I was in an all-white high school in South Africa at the time, and it’s funny: I don’t remember foreigners advocating more engagement with the white elite. I saw no busloads of American college kids bowing at the Voortrekker Monument. If you broke the boycott, you were reviled, as Freddie Mercury found out. And no one said, “The boycott hasn’t worked yet, ergo it never will.” They knew it would take time.
Myers makes one point that seems off-key when he insists that his argument is “not a moral one.” Myers is oddly silent about what it is about North Korea’s conduct that troubles him, but a central theme of his book is that North Korea’s ideology is racist. But this charge itself is morally radioactive, as are his (defensible) comparisons to Nazi Germany or apartheid-era South Africa. Indeed, the best passages in Myers’s arguments are his dissections of the self-serving moral defenses of engagement, and his illustrations of their hypocrisy. Even so, the vast majority of it is so spot-on, and so deftly written, that I hope to see more of it. Myers is the single best writer who is talking about North Korea today. Judging by the tone of Joel Wit’s reaction alone, he is forcing people to think about the ethical implications of what they advocate, and in ways that make them deeply uncomfortable.
After you’ve read Myers’s piece, don’t miss Marcus Noland’s follow-up commentary, which also hits the South Africa analogy hard. Noland ends up calling for engagement, but subject to tighter labor standards that are intended to force changes on the North Korean system. It’s a tempting idea, because it has the potential to be transformational, but it also raises some familiar questions. Wouldn’t North Korea simply refuse to accept such conditions and partner itself with Chinese and (sadly) South Korean investors, who are unfettered by such ethical constraints? Would setting labor standards come at the price of overlooking other standards, such as requirements for financial transparency imposed (but not enforced) by U.N. Security Council resolutions?

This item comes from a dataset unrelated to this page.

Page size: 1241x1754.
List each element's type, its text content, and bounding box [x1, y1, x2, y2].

And at the end of the day, doesn’t all engagement with the regime do more to finance and maintain the isolation of the North Korean people than to erode it? All that barbed wire and surveillance equipment costs money, after all, and North Korea works on a strict pay-for-play system. The regime has more information about the relative costs, profits, and end-uses of these transactions than any partner or investor. Rest assured that it allows those transactions to happen for a reason.

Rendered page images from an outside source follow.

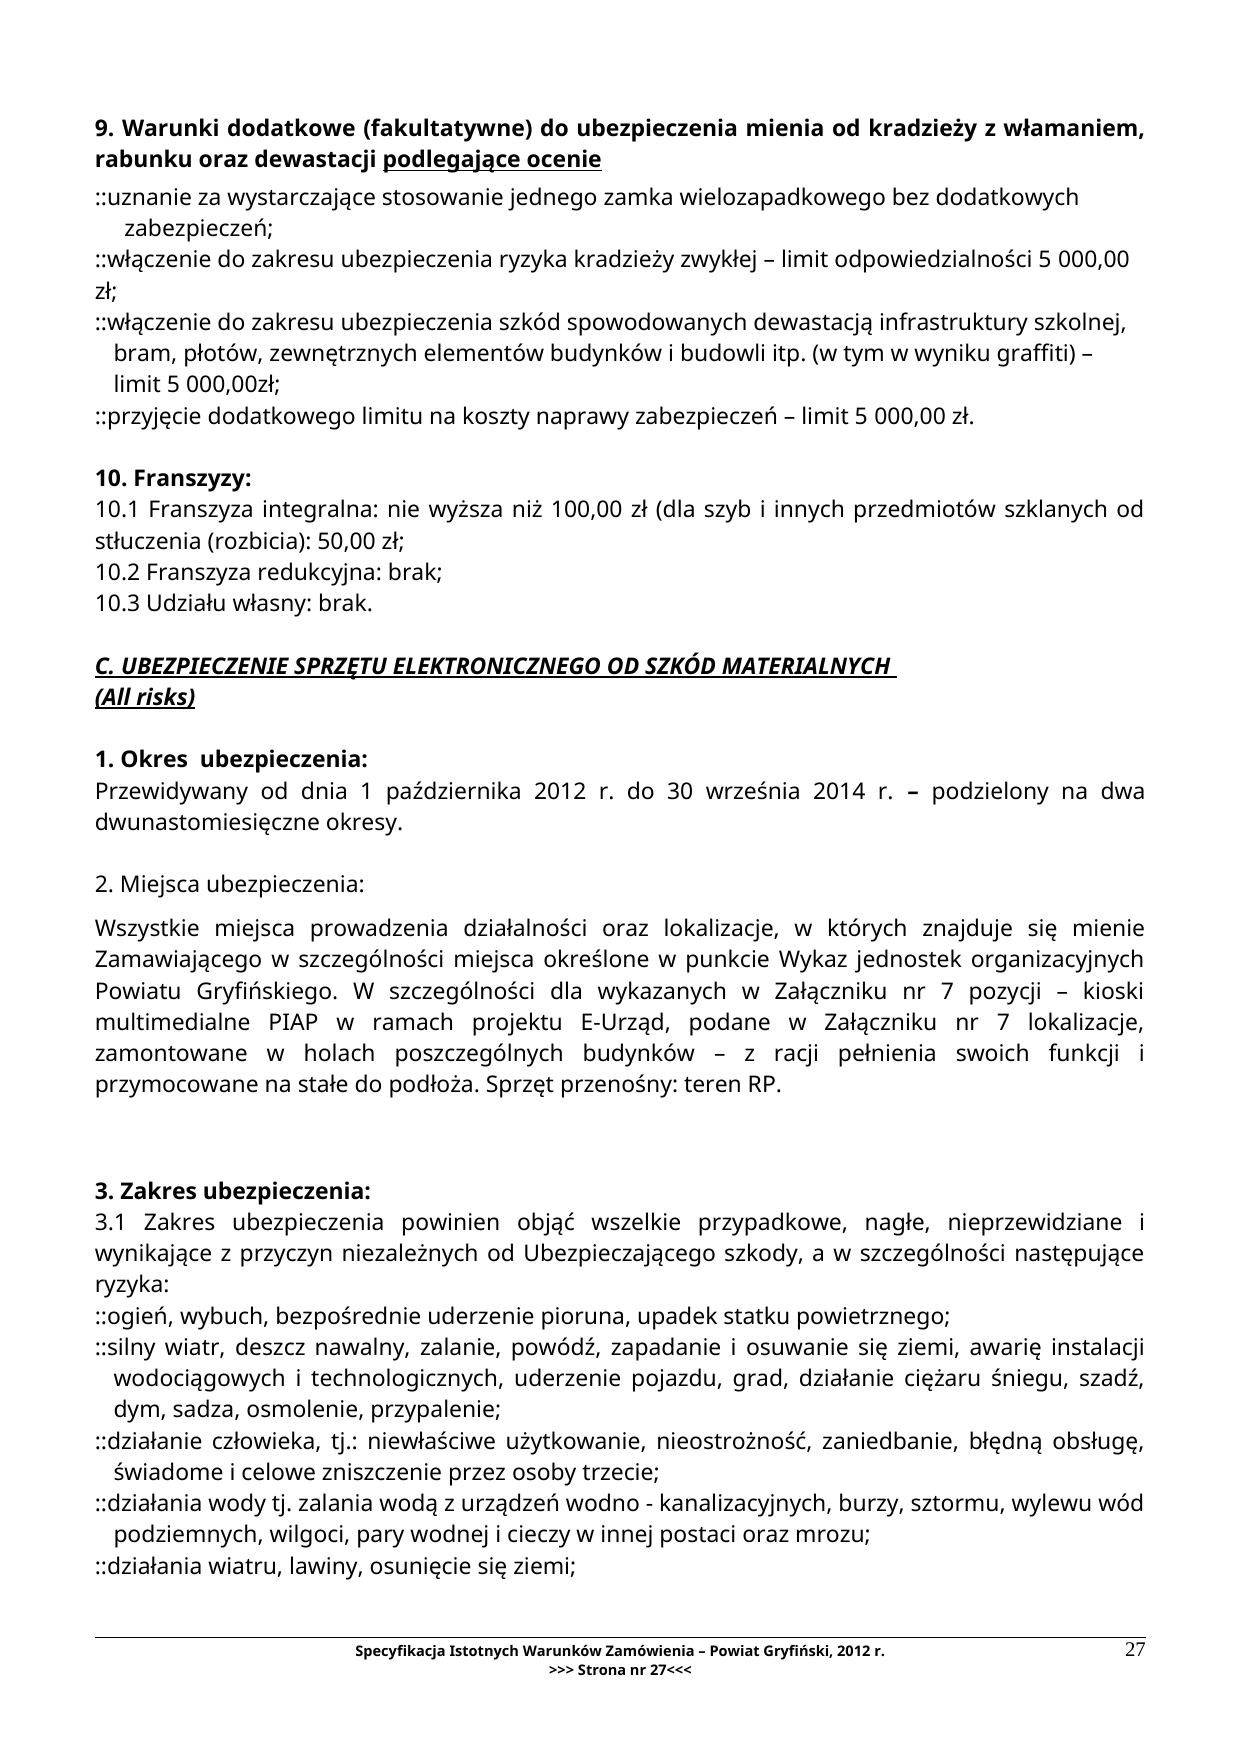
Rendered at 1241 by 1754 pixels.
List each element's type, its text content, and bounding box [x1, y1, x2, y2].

text 3.1 Zakres ubezpieczenia powinien objąć wszelkie przypadkowe, nagłe, nieprzewidziane i wynikające z przyczyn niezależnych od Ubezpieczającego szkody, a w szczególności następujące ryzyka: [94, 1206, 1146, 1300]
text Przewidywany od dnia 1 października 2012 r. do 30 września 2014 r. – podzielony na dwa dwunastomiesięczne okresy. [94, 775, 1146, 837]
text 2. Miejsca ubezpieczenia: [94, 868, 1146, 900]
text C. UBEZPIECZENIE SPRZĘTU ELEKTRONICZNEGO OD SZKÓD MATERIALNYCH [94, 650, 1146, 681]
text ::działanie człowieka, tj.: niewłaściwe użytkowanie, nieostrożność, zaniedbanie, błędną obsługę, świadome i celowe zniszczenie przez osoby trzecie; [94, 1425, 1146, 1487]
text ::włączenie do zakresu ubezpieczenia ryzyka kradzieży zwykłej – limit odpowiedzialności 5 000,00 zł; [94, 243, 1146, 306]
text Wszystkie miejsca prowadzenia działalności oraz lokalizacje, w których znajduje się mienie Zamawiającego w szczególności miejsca określone w punkcie Wykaz jednostek organizacyjnych Powiatu Gryfińskiego. W szczególności dla wykazanych w Załączniku nr 7 pozycji – kioski multimedialne PIAP w ramach projektu E-Urząd, podane w Załączniku nr 7 lokalizacje, zamontowane w holach poszczególnych budynków – z racji pełnienia swoich funkcji i przymocowane na stałe do podłoża. Sprzęt przenośny: teren RP. [94, 912, 1146, 1100]
text ::ogień, wybuch, bezpośrednie uderzenie pioruna, upadek statku powietrznego; [94, 1300, 1146, 1331]
text ::działania wiatru, lawiny, osunięcie się ziemi; [94, 1550, 1146, 1581]
text 10. Franszyzy: [94, 462, 1146, 493]
text ::działania wody tj. zalania wodą z urządzeń wodno - kanalizacyjnych, burzy, sztormu, wylewu wód podziemnych, wilgoci, pary wodnej i cieczy w innej postaci oraz mrozu; [94, 1487, 1146, 1550]
subtitle 9. Warunki dodatkowe (fakultatywne) do ubezpieczenia mienia od kradzieży z włamaniem, rabunku oraz dewastacji podlegające ocenie [94, 112, 1146, 175]
text 10.1 Franszyza integralna: nie wyższa niż 100,00 zł (dla szyb i innych przedmiotów szklanych od stłuczenia (rozbicia): 50,00 zł; [94, 493, 1146, 556]
text 3. Zakres ubezpieczenia: [94, 1175, 1146, 1206]
text (All risks) [94, 681, 1146, 712]
text ::włączenie do zakresu ubezpieczenia szkód spowodowanych dewastacją infrastruktury szkolnej, bram, płotów, zewnętrznych elementów budynków i budowli itp. (w tym w wyniku graffiti) – limit 5 000,00zł; [94, 306, 1146, 400]
text 1. Okres ubezpieczenia: [94, 743, 1146, 775]
text ::przyjęcie dodatkowego limitu na koszty naprawy zabezpieczeń – limit 5 000,00 zł. [94, 400, 1146, 431]
text ::uznanie za wystarczające stosowanie jednego zamka wielozapadkowego bez dodatkowych zabezpieczeń; [94, 181, 1146, 243]
text ::silny wiatr, deszcz nawalny, zalanie, powódź, zapadanie i osuwanie się ziemi, awarię instalacji wodociągowych i technologicznych, uderzenie pojazdu, grad, działanie ciężaru śniegu, szadź, dym, sadza, osmolenie, przypalenie; [94, 1331, 1146, 1425]
text 10.2 Franszyza redukcyjna: brak; [94, 556, 1146, 587]
text 10.3 Udziału własny: brak. [94, 587, 1146, 618]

To me, all of the justifications for engaging North Korea through its regime sound disingenuous, and not just because of the lack of evidence that engaging the regime has done any good. If engagement is supposed to transform North Korean society, why advocate the most controlled and compromised forms of interaction? After all, engagement that bypasses the regime really is transforming North Korean society and improving the lives of its people. Why not, for example, advocate setting up NGOs and microcredit banks to facilitate and finance cross-border trade in food, consumer goods, DVDs, flash drives loaded with books and newspapers, or escaping refugees?* Or teach those refugees life skills or English? Or help them establish small businesses in South Korea? Or train refugees to return to North Korea as midwives, nurses, doctors, journalists, mechanics, and arbitrators, or help provide them with a steady income and supplies of medicine? Or apply their technological savvy to giving North Koreans an affordable and undetectable way to call each other from city to city, province to province, and country to country?

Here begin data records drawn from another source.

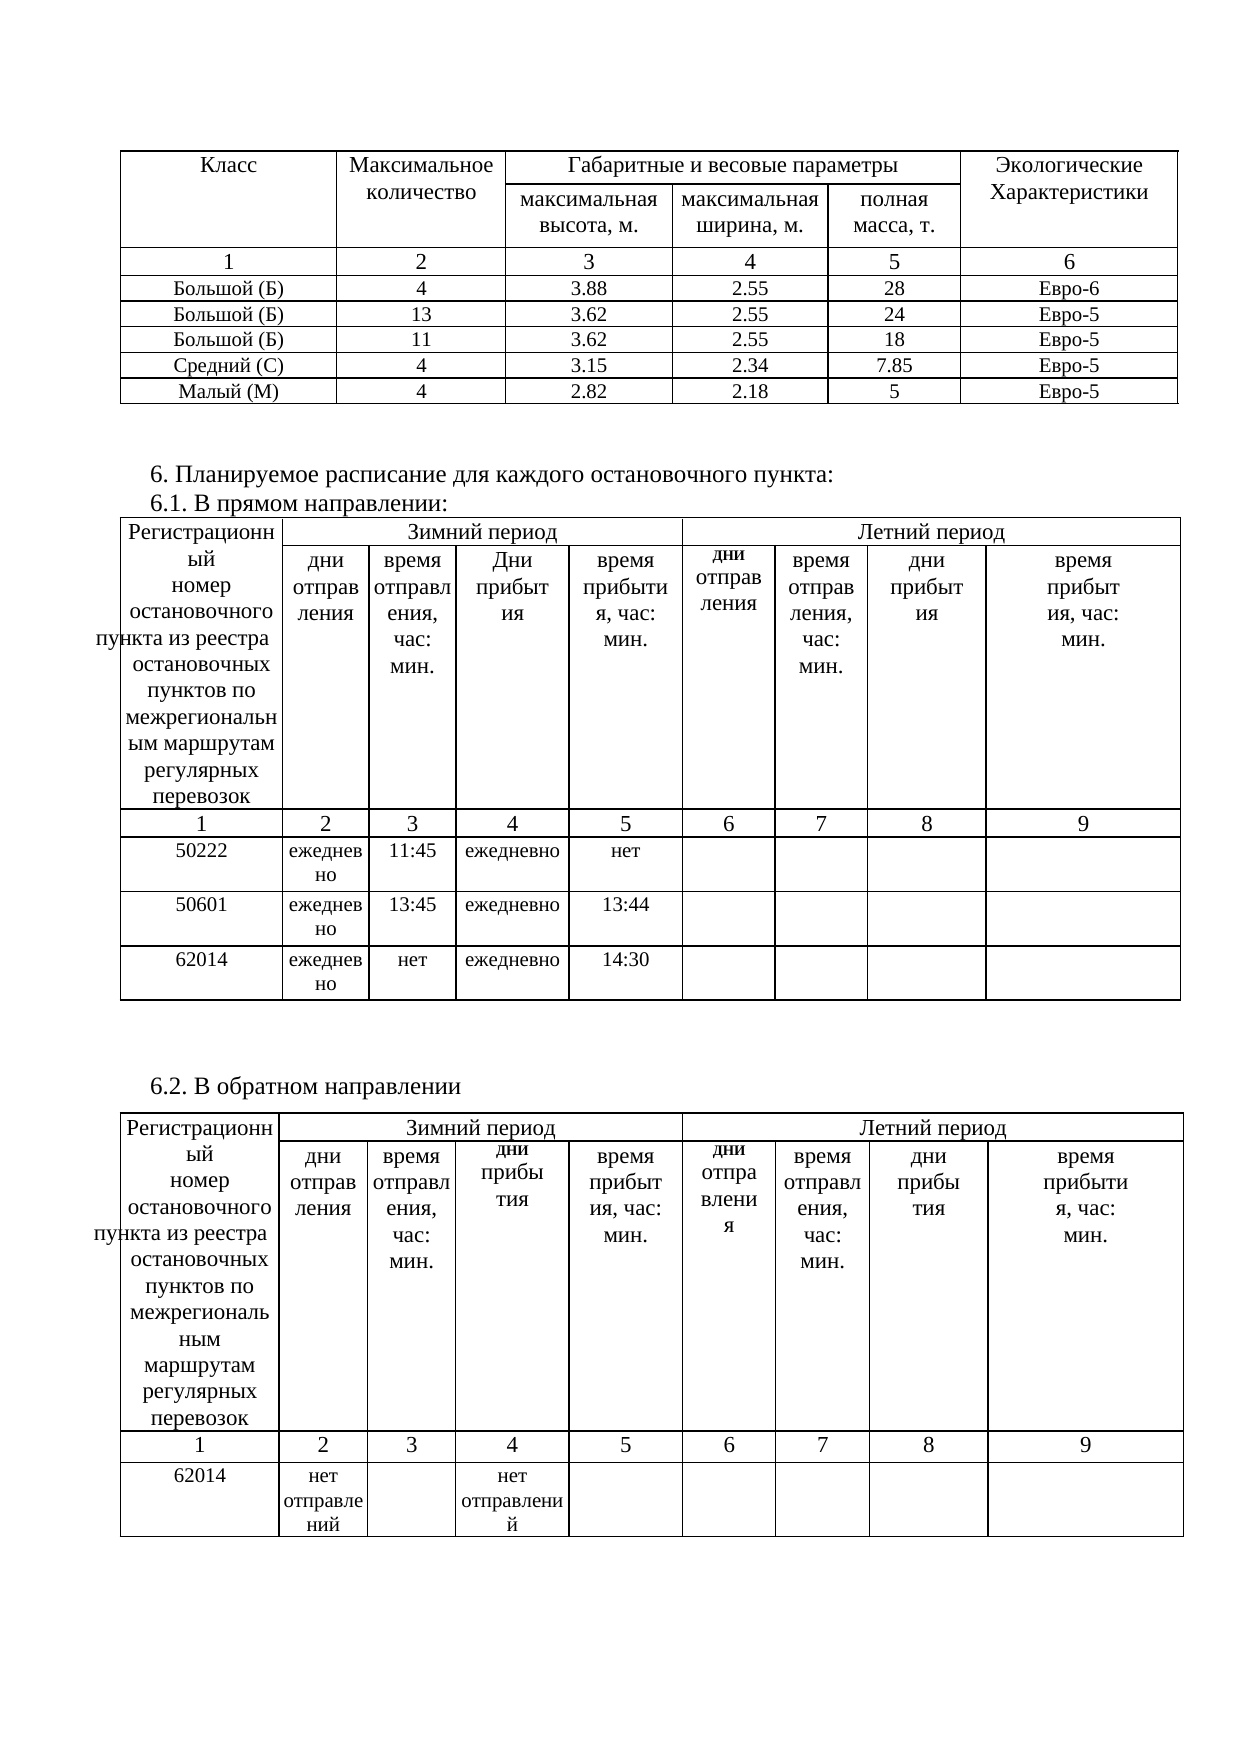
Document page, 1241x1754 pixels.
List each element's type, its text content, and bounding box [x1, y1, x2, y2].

table_cell [683, 1463, 775, 1536]
table_cell ежедневно [457, 947, 568, 999]
table_cell ежедневно [457, 838, 568, 891]
table_cell 2.55 [673, 302, 827, 326]
table_cell Малый (М) [121, 379, 336, 403]
table_cell 5 [829, 379, 960, 403]
table_cell 4 [337, 276, 505, 300]
table_cell 4 [673, 248, 827, 274]
table_cell 2.55 [673, 276, 827, 300]
table_cell 2.18 [673, 379, 827, 403]
table_cell [776, 838, 867, 891]
table_header Класс [121, 152, 336, 247]
table_cell нет отправлений [280, 1463, 367, 1536]
table_cell 50601 [121, 892, 282, 945]
table_cell 2 [337, 248, 505, 274]
table_cell дни прибыт ия [868, 546, 985, 808]
table_cell максимальная высота, м. [506, 185, 672, 247]
table_header Габаритные и весовые параметры [506, 152, 960, 183]
table_cell 11 [337, 327, 505, 351]
table_cell Евро-5 [961, 379, 1177, 403]
table_cell ДНИ отпра влени я [683, 1142, 775, 1430]
table_cell время отправл ения, час: мин. [370, 546, 455, 808]
table_cell время прибыти я, час: мин. [570, 546, 682, 808]
table_cell 5 [570, 1432, 682, 1462]
table_cell 2.55 [673, 327, 827, 351]
table_cell 5 [570, 810, 682, 836]
table_cell [868, 838, 985, 891]
table_cell 24 [829, 302, 960, 326]
table_header Летний период [683, 1114, 1183, 1140]
table_cell [987, 947, 1180, 999]
table_header Летний период [683, 518, 1180, 545]
table_cell 28 [829, 276, 960, 300]
table_cell 14:30 [570, 947, 682, 999]
table_cell 2 [283, 810, 368, 836]
table_cell 1 [121, 810, 282, 836]
table_cell 1 [121, 1432, 278, 1462]
table_cell время прибыт ия, час: мин. [570, 1142, 682, 1430]
table_cell дни отправ ления [283, 546, 368, 808]
table_cell 13:44 [570, 892, 682, 945]
table_cell Евро-5 [961, 353, 1177, 377]
table_cell 8 [870, 1432, 987, 1462]
table_cell [683, 947, 774, 999]
table_cell 5 [829, 248, 960, 274]
table_cell [683, 892, 774, 945]
table_cell 7 [776, 810, 867, 836]
table_cell дни отправ ления [280, 1142, 367, 1430]
table_cell [368, 1463, 455, 1536]
table_cell нет отправлений [456, 1463, 568, 1536]
table_cell 3.88 [506, 276, 672, 300]
table_cell [570, 1463, 682, 1536]
table_cell [776, 947, 867, 999]
table_cell 6 [683, 1432, 775, 1462]
table_cell время отправ ления, час: мин. [776, 546, 867, 808]
table_cell [987, 892, 1180, 945]
table_cell Большой (Б) [121, 276, 336, 300]
table_cell [989, 1463, 1183, 1536]
table_cell 4 [456, 1432, 568, 1462]
table_cell ежедневно [283, 892, 368, 945]
table_cell 50222 [121, 838, 282, 891]
table_header Экологические Характеристики [961, 152, 1177, 247]
table_header Зимний период [280, 1114, 682, 1140]
table_cell 3.62 [506, 302, 672, 326]
table_cell [776, 1463, 869, 1536]
table_cell [868, 947, 985, 999]
table_header Регистрационный номер остановочного пункта из реестра остановочных пунктов по межрегиональным маршрутам регулярных перевозок [121, 518, 282, 808]
table_cell [776, 892, 867, 945]
table_cell Евро-6 [961, 276, 1177, 300]
table_header Максимальное количество [337, 152, 505, 247]
text 6. Планируемое расписание для каждого остановочного пункта: [150, 459, 1090, 488]
table_cell 3.62 [506, 327, 672, 351]
table_cell ДНИ отправ ления [683, 546, 774, 808]
table_cell 62014 [121, 947, 282, 999]
table_cell Большой (Б) [121, 302, 336, 326]
table_cell 7.85 [829, 353, 960, 377]
table_cell время прибыт ия, час: мин. [987, 546, 1180, 808]
table_cell 3 [370, 810, 455, 836]
table_cell нет [370, 947, 455, 999]
table_cell ДНИ прибы тия [456, 1142, 568, 1430]
table_cell 6 [961, 248, 1177, 274]
table_cell нет [570, 838, 682, 891]
table_cell время отправл ения, час: мин. [776, 1142, 869, 1430]
table_cell 3.15 [506, 353, 672, 377]
table_cell дни прибы тия [870, 1142, 987, 1430]
table_cell [870, 1463, 987, 1536]
table_cell 3 [506, 248, 672, 274]
table_cell 2 [280, 1432, 367, 1462]
table_cell время отправл ения, час: мин. [368, 1142, 455, 1430]
table_cell Средний (С) [121, 353, 336, 377]
table_cell 7 [776, 1432, 869, 1462]
table_cell 2.34 [673, 353, 827, 377]
table_cell 13:45 [370, 892, 455, 945]
table_cell 4 [457, 810, 568, 836]
table_cell 4 [337, 353, 505, 377]
table_cell 18 [829, 327, 960, 351]
table_cell [987, 838, 1180, 891]
table_cell Дни прибыт ия [457, 546, 568, 808]
table_cell 4 [337, 379, 505, 403]
table_cell [683, 838, 774, 891]
table_cell Евро-5 [961, 302, 1177, 326]
table_cell 3 [368, 1432, 455, 1462]
table_cell 8 [868, 810, 985, 836]
table_cell 9 [987, 810, 1180, 836]
table_cell максимальная ширина, м. [673, 185, 827, 247]
table_cell 1 [121, 248, 336, 274]
table_cell 6 [683, 810, 774, 836]
table_cell 2.82 [506, 379, 672, 403]
table_cell Евро-5 [961, 327, 1177, 351]
table_cell 11:45 [370, 838, 455, 891]
table_cell 9 [989, 1432, 1183, 1462]
table_cell время прибыти я, час: мин. [989, 1142, 1183, 1430]
table_cell полная масса, т. [829, 185, 960, 247]
table_cell ежедневно [457, 892, 568, 945]
table_cell Большой (Б) [121, 327, 336, 351]
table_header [121, 1114, 278, 1430]
text 6.2. В обратном направлении [150, 1071, 1090, 1100]
table_cell [868, 892, 985, 945]
table_cell ежедневно [283, 947, 368, 999]
table_cell 62014 [121, 1463, 278, 1536]
text 6.1. В прямом направлении: [150, 488, 1090, 517]
table_cell ежедневно [283, 838, 368, 891]
table_cell 13 [337, 302, 505, 326]
table_header Зимний период [283, 518, 682, 545]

The simplest answer may be that no one will get rich this way, but another is that no one who advocates these things will be welcome in Pyongyang for long (he might even end up like Ken Bae). Instead, they choose to interact with an infinitesimal number of handpicked and carefully indoctrinated regime operatives, many of whom are no doubt working for the state’s intelligence services. If the majority of engagement advocates aren’t primarily motivated by the justification they claim, it’s time to look for other motivations.
* Lankov, who advocates trade with the regime, stands mostly alone in that he also advocates these non-permissive forms of engagement. Because he advocates “whatever works,” rather than only what doesn’t, his motives don’t come into question.